Repeat exactly the line with "focal_mm: 40" and each line after it to the end of the data below; pictures stay out.

'''

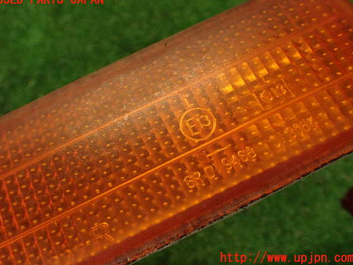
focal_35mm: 33
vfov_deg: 42.9
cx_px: 175
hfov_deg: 55.4
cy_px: 129
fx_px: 336
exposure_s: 1/60
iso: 200
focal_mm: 5.79
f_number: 2.4
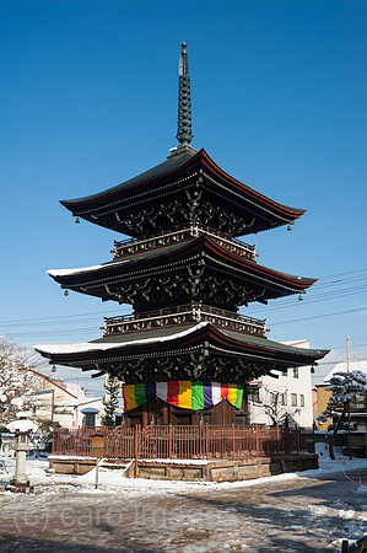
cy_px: 276
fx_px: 613
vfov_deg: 48.5
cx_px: 184
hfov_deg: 33.3
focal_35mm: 40
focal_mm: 40
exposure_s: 1/500
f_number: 8
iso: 200
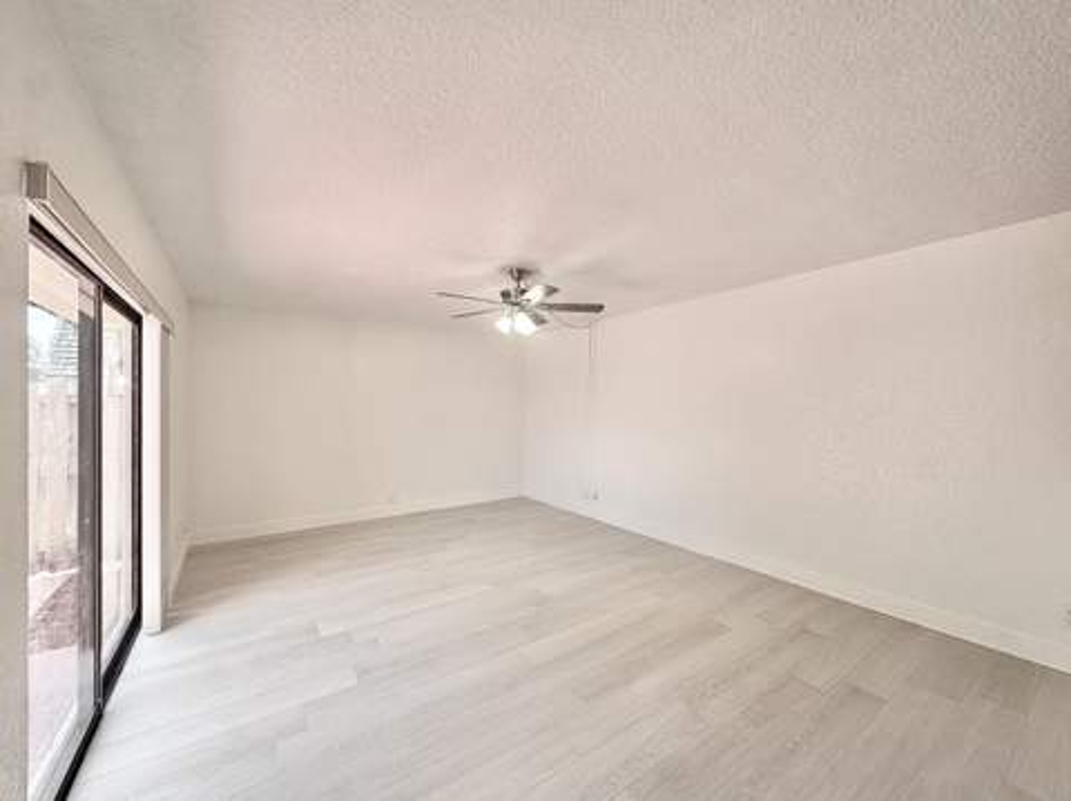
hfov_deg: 102.1
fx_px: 433
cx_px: 536
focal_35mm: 14
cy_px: 400
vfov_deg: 85.6
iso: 64
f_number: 2.2
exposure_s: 1/120
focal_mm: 2.22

'''

WRITTEN RESPONSE |
focal_mm: 40
exposure_s: 1/500
f_number: 8
iso: 200
hfov_deg: 102.1
fx_px: 433
cx_px: 536
focal_35mm: 14
cy_px: 400
vfov_deg: 85.6
iso: 64
f_number: 2.2
exposure_s: 1/120
focal_mm: 2.22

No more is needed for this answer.